Dose-dependent decrease of activation in bilateral amygdala and insula by lorazepam during emotion processing

• Published in: Archives of general psychiatry Vol. 62; no. 3; p. 282
• Main Authors: Paulus, Martin P, Feinstein, Justin S, Castillo, Gabriel, Simmons, Alan N, Stein, Murray B
• Format: Journal Article
• Language: English
• Published: United States 01.03.2005
• Subjects: Adolescent; Adult; Amygdala - drug effects; Amygdala - physiology; Anti-Anxiety Agents - pharmacology; Anti-Anxiety Agents - therapeutic use; Anxiety Disorders - drug therapy; Anxiety Disorders - psychology; Cerebral Cortex - drug effects; Cerebral Cortex - physiology; Dose-Response Relationship, Drug; Emotions - drug effects; Emotions - physiology; Facial Expression; Female; Functional Laterality - drug effects; Functional Laterality - physiology; Humans; Lorazepam - pharmacology; Magnetic Resonance Imaging - methods; Magnetic Resonance Imaging - statistics & numerical data; Male; Oxygen - blood; Prefrontal Cortex - drug effects; Prefrontal Cortex - physiology; Visual Perception - drug effects; Visual Perception - physiology
• ISSN: 0003-990X
• DOI: 10.1001/archpsyc.62.3.282

Functional neuroimaging may elucidate the pathophysiologic features of anxiety disorders and the site of action of anxiolytic drugs. A large body of evidence suggests that the amygdala and associated limbic structures play a critical role in the expression of anxiety and may be treatment targets for anxiolytic drugs. To determine whether lorazepam dose-dependently attenuates blood oxygenation level-dependent functional magnetic resonance imaging (BOLD fMRI) activation in the amygdala and associated limbic structures during an emotion face assessment task. Fifteen healthy volunteers participated in a double-blind, placebo-controlled, randomized dose-response study. Subjects underwent imaging 3 times (at least a week apart) and were given either a single-dose placebo or 0.25 mg or 1.0 mg of lorazepam 1 hour prior to an MRI session. During fMRI, subjects completed an emotion face assessment task, which has been shown to elicit amygdala activation.
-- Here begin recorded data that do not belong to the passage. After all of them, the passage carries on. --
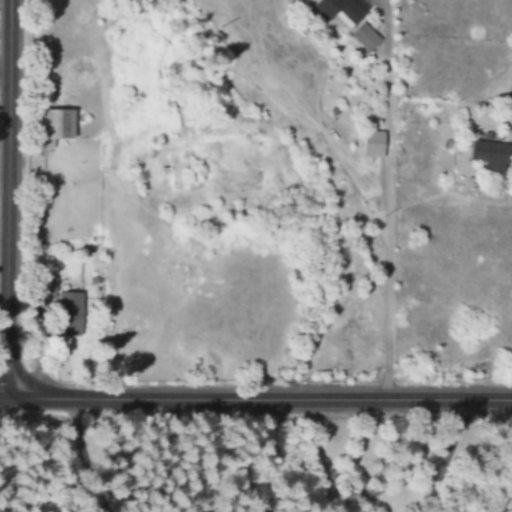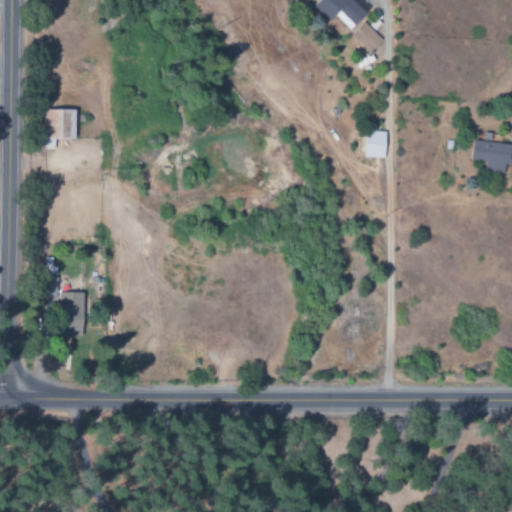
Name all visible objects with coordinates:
building: (339, 11)
building: (365, 38)
road: (3, 79)
building: (57, 126)
building: (490, 156)
road: (5, 198)
building: (50, 288)
building: (70, 315)
road: (255, 399)
road: (442, 456)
The BOLD-fMRI activation in amygdala, insula, and medial prefrontal cortex during the emotion face assessment task. Lorazepam significantly attenuated the BOLD-fMRI signal in a dose-dependent manner in bilateral amygdala and insula but not in the medial prefrontal cortex. Lorazepam did not affect the BOLD-fMRI signal in the primary visual cortex. The current finding provides the first neuroimaging evidence of a dose-dependent change induced by an established therapeutic agent in brain regions known to be critical for the mediation of anxiety. This investigation may help to support the use of BOLD-fMRI with pharmacological probes to investigate the neural circuits underlying anxiety and the use of fMRI as a tool in the development of new anxiolytic agents.